Abstract

Classically, signal information is believed to be retrieved, if it is sampled at Nyquist rate. Since last decade compressive sensing is evolving which shows the signal reconstruction ability from insufficient data points. It reconstructs the signal from a set of reduced number of sparse samples that is lesser than Nyquist rate. It is required that the signal should be sparse in some basis. In wavelet domain, electrocardiogram signal shows sparseness. This paper suggests applying compressive sensing at wavelet scales. Also, the number of measurements taken at wavelet scales plays important role for successful reconstruction and to capture the maximum diagnostic information of electrocardiogram signal.
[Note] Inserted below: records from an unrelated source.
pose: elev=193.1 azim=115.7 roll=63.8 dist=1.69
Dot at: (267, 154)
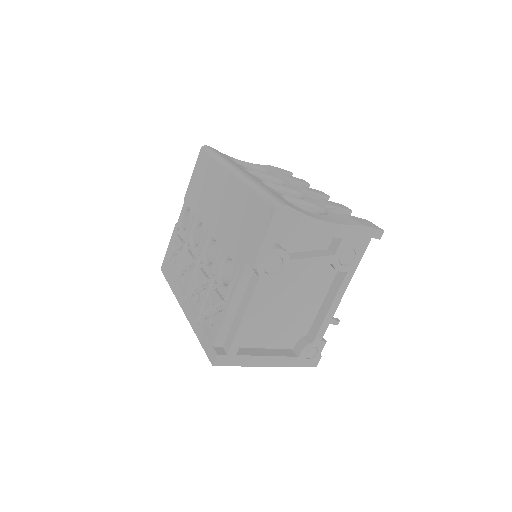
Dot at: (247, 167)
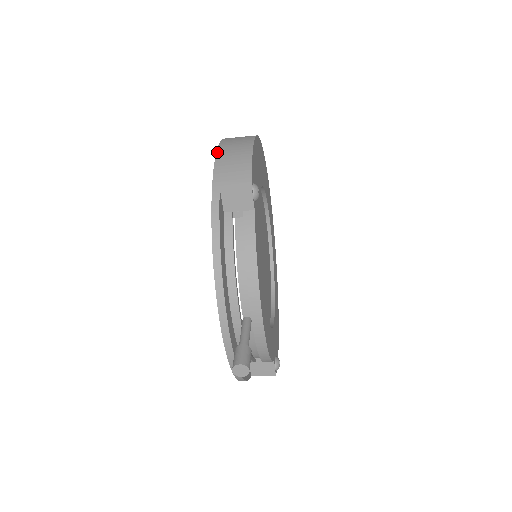
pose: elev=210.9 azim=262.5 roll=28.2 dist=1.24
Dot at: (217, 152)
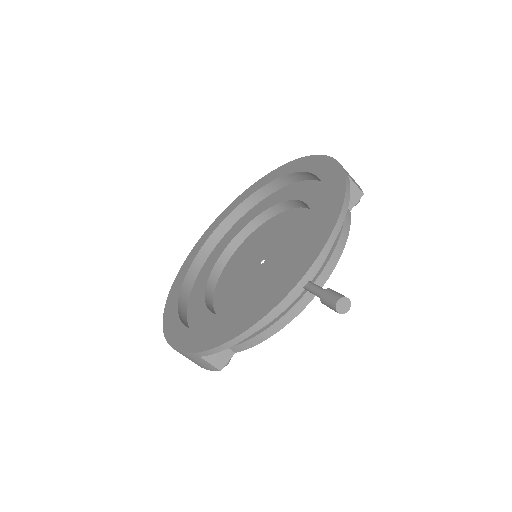
Dot at: occluded
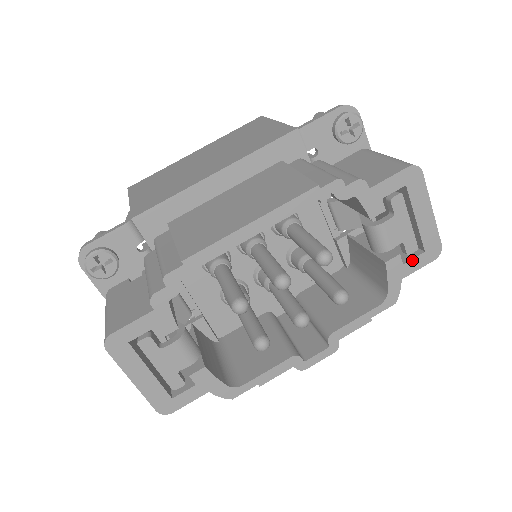
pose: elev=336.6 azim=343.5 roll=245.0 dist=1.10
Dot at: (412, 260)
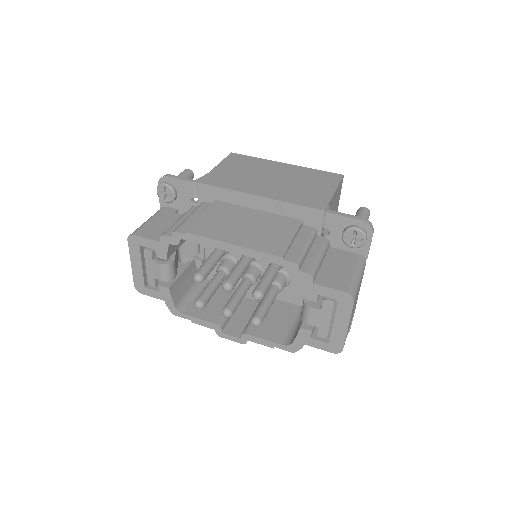
Dot at: (318, 341)
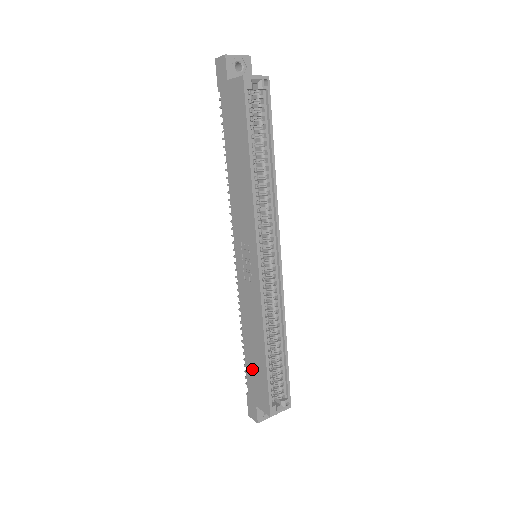
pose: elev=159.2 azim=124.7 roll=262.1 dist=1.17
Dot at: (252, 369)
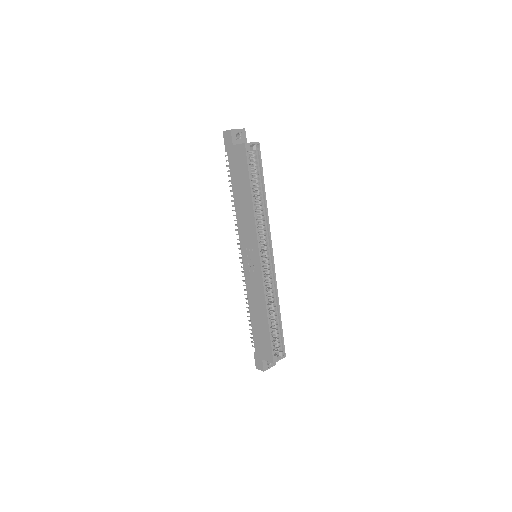
Dot at: (258, 333)
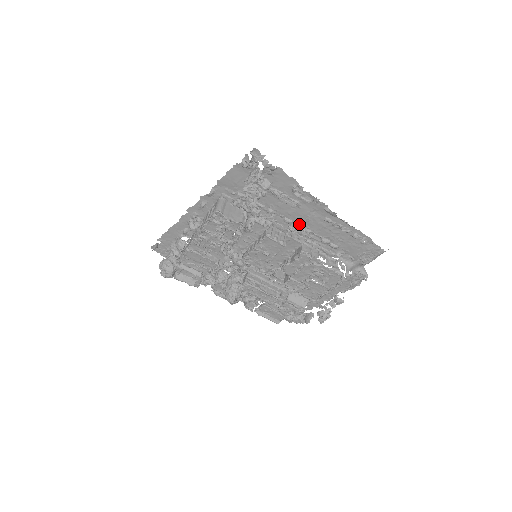
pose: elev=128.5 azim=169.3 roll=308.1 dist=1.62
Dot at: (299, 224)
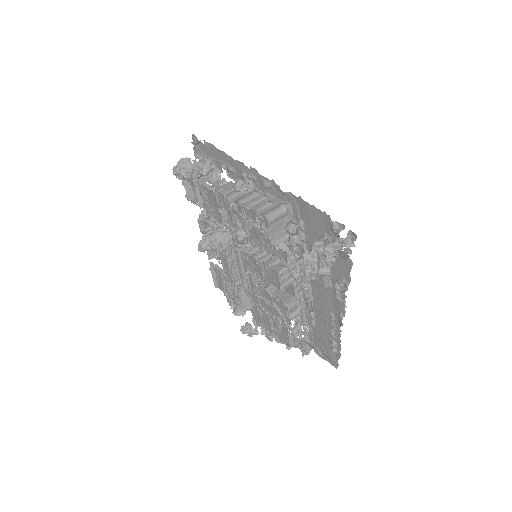
Dot at: (312, 289)
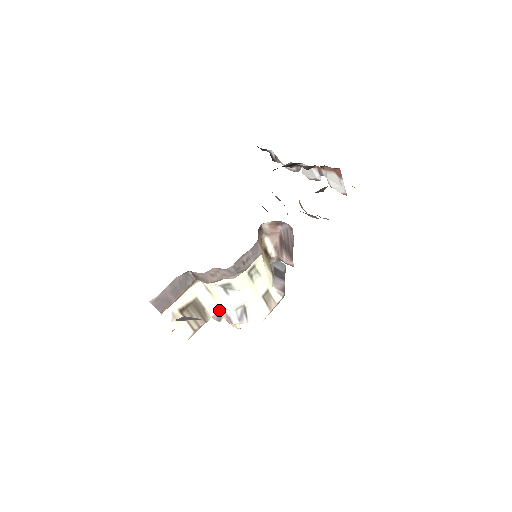
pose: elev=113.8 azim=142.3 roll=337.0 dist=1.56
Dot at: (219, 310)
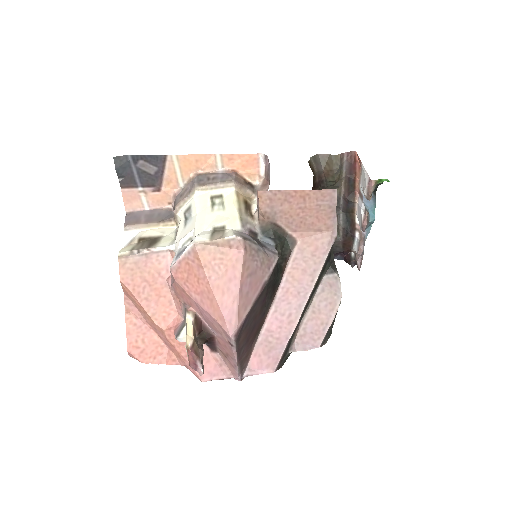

At wavelet scales, the numbers of measurements are taken based on multiscale entropy. At scales, it uses random sensing matrix with independent identically distributed (i.i.d.) entries formed by sampling a Gaussian distribution. The compressed measurements are encoded using Huffman coding scheme. The reconstruction of signal is achieved by convex optimization problem by L1-norm minimization. Reconstruction error introduced due to L1-norm minimization and coding is evaluated using percentage root mean square difference (PRD), wavelet energy based diagnostic distortion (WEDD), root mean square error (RMSE), normalized maximum amplitude error (NMAX) and maximum absolute error (MAE). The highest compression ratio value is found 6.92:1 with PRD and WEDD values 8.18% and 2.33% respectively.